Sanduíche de carne de panela numa das edições do Food Park

Sanduíche de carne de panela numa das edições do Food Park. Foto: Kelly Pelisser

Os trucks sempre mudam de uma edição para outra. E até os que estão em várias costumam levar pratos diferentes. Já fui em algumas edições e provei muita coisa: sanduíche de carne de panela; mac’n’cheese (macarrão com queijo e cebola caramelizada na Coca-Cola); waffle belga com sorvete e chocolate; brownie com doce de leite, nutella e sorvete; hambúrguer de costela com bacon e geleia de abacaxi; brigadeiro de amarula; sanduíche de costelão 12 horas com rúcula, queijo e pão de moranga; escondidinho de mandioquinha com costela e bacon. Ah, também recomendo uma passada na Salvador Brewing, uma Kombi adaptada com torneiras que vende cervejas artesanais. Quando o evento começou (com edições mensais), costumava demorar bastante para ficarem prontos os pratos mais procurados. Mas, depois, o pessoal dos trucks foi se preparando melhor. No inverno, o público costuma ir mais cedo, para hora do almoço. No verão, ficava aberto até mais tarde e o povo também ia mais pro fim do dia, porque o sol castigava. Aliás, as edições começaram aos sábados, depois passaram para os domingos, e agora voltam aos sábados.

Waffle no Moinho da Estação Food park

Esse waffle aí de uma edição passada estará de volta nessa edição. Foto: Kelly Pelisser

A novidade agora é a Batalha dos Trucks. A organização do evento e o público irão votar nos dez trucks participantes, junto com três jurados: chefs Jamur Bettoni (Yoo Boutique e Umai-Yoo), Marina Boschetti (Zero54) e Mauro Cingolani (Escola de Gastronomia da UCS). No fim, o truck com melhor pontuação ganhará um troféu personalizado, feito em uma impressora 3D. O vencedor também garante presença na edição dos campeões, programada para o fim do ano.

Ah, para a cerveja, tem um copo plástico bem bonito que é vendido sempre com renda revertida para alguma instituição ou projeto. Desta vez, o beneficiado é o Passarte, projeto social que arrecada material escolar e recicla as doações para crianças carentes.

 

 

Food trucks que estarão nesta edição:

VakaLoka Food Truck

D’Primeira Truck Gourmet

Supimpa’s Food Fun Trailer

The Bah Food Truck

Dolcetto do Vale

Trupe dos Chefs Gastronomia Itinerante

Pankecas da Vovó Food Truck

Temakeria Japesca

O Container Zero54

The Great Bambino

Bares nesta edição: 
La Barra
Salvador Brewing
Zero54

Atrações musicais:

Fher Costa e Banda

Sol

Rafa Schüler

Ramonster

 

Moinho da Estação Food Park

Quando: 16 de abril, sábado, das 11h às 19h

Onde: Estacionamento do Moinho da Estação (Rua Coronel Flores, 810), bairro São Pelegrino, Caxias do Sul (RS)

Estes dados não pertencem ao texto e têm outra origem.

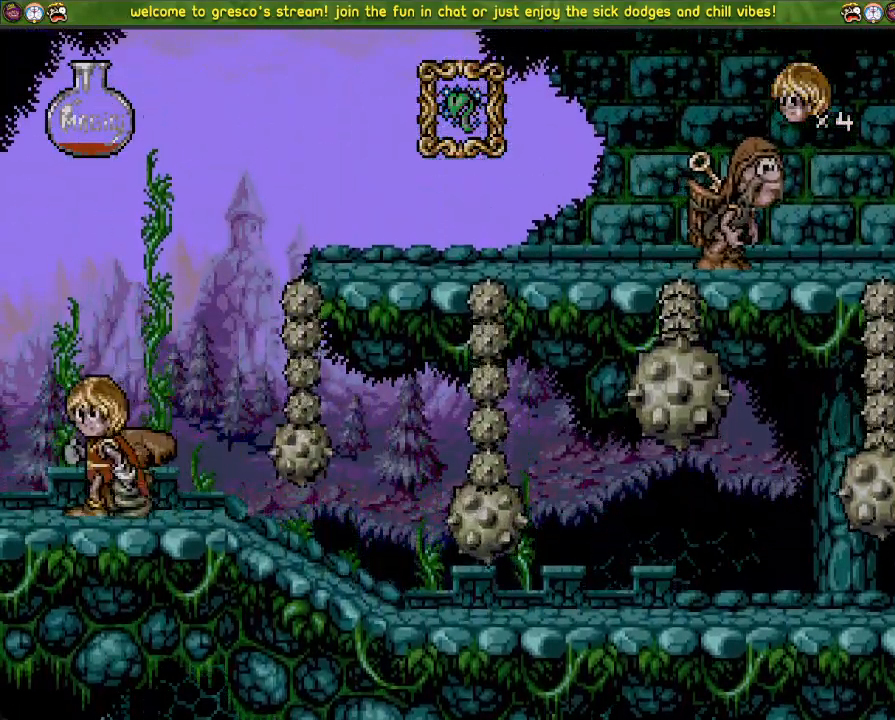
{"buttons": ["CROSS", "DPAD_DOWN"], "left_stick": "center", "right_stick": "center", "events": []}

Quanto: Entrada gratuita. Os pratos dos trucks costumam custar entre R$ 15 e R$ 20

Saiba mais no Facebook ou no próprio evento no Face desta edição

 

 

Urso Brownie, de Caxias do Sul (RS)

brownie de pote

Vem nesse vidrinho querido com tecido e lacinho! Foto: Kelly Pelisser

Eu me encantei pelo produto e pela concepção da marca da Urso Brownie, de Caxias do Sul. São brownies de pote, para comer de colher, intercalados por camadas de chocolate amargo, chocolates de marcas conhecidas, doce de leite e frutas, entre outros ingredientes. Eles trabalham apenas sob encomenda. Há dois tamanhos, o de 430 gramas, que custa R$ 20, e o de 650 gramas, por R$ 30. Dá para pedir por telefone ou por mensagem no Facebook. Cerca de uma hora depois, está pronto. Se quiser pagar o valor da tele, entre R$ 4 e R$ 7, te entregam em casa. Se preferir, dá para ir buscar num endereço na Rua Matteo Gianella, entre São Pelegrino e o Pio X, e poupar o valor da entrega.

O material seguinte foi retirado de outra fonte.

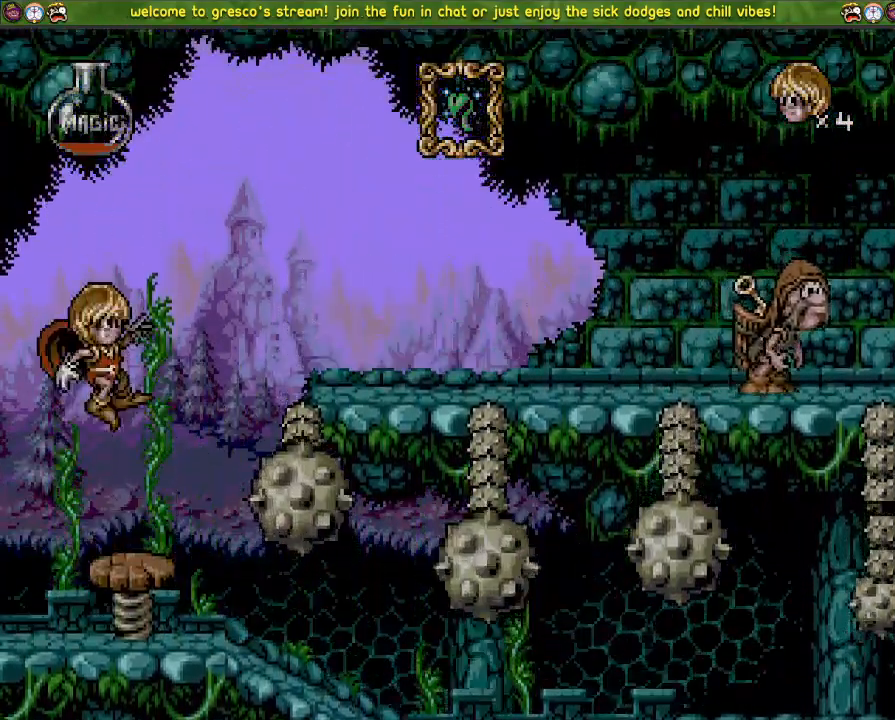
{"buttons": ["CROSS", "DPAD_LEFT"], "left_stick": "center", "right_stick": "center", "events": [[167, "DPAD_DOWN", "up"], [167, "DPAD_LEFT", "down"]]}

Entre os sabores, há de Nutella com Amanditas, de Diamante Negro, de Laka, Prestígio, MMs, Kit Kat, Stikadinho, doce de leite, creme de limão, creme de maracujá, creme de uva, morango e kiwi (esses dois últimos com as frutas frescas).  Os de frutas têm validade de dois dias. Os outros podem ser mantidos em geladeira por até oito dias. Eles vêm nuns potinhos de vidro, com um tecido e uma fita em cima, numa sacolinha de papel bem bonita. É uma opção interessante também para presente.

urso brownie

Aberto é assim: primeiro, chocolate meio amargo e Kit Kat, lá no meio, duas camadas de brownie. Foto: Kelly Pelisser

Fiz meu pedido pelo Facebook. Foram muito atenciosos e rápidos ao responder. Minha escolha foi um pequeno, de Kit Kat (além do brownie e do Kit Kat em pedaços, tem camadas de chocolate amargo). Com a tele, deu R$ 24. Fui informada que o pedido seria entregue em uma hora. Chegou uma hora e meia depois. Peguei, subi para o meu apto e só então olhei. Ops, era de morango e tinha um cartão junto parabenizando pela chegada de um filho. Avisei que tinham trocado a minha entrega. Meia hora depois, foi destrocada. Pequeno inconveniente, mas tudo bem. O produto é maravilhoso! Muito gostoso mesmo! Fiquei com vontade de experimentar outros sabores e também de dar de presente!

 

Urso Brownie

Onde (para retirada de encomendas): Rua Matteo Gianella, 110, sala 501 C, Caxias do Sul (RS)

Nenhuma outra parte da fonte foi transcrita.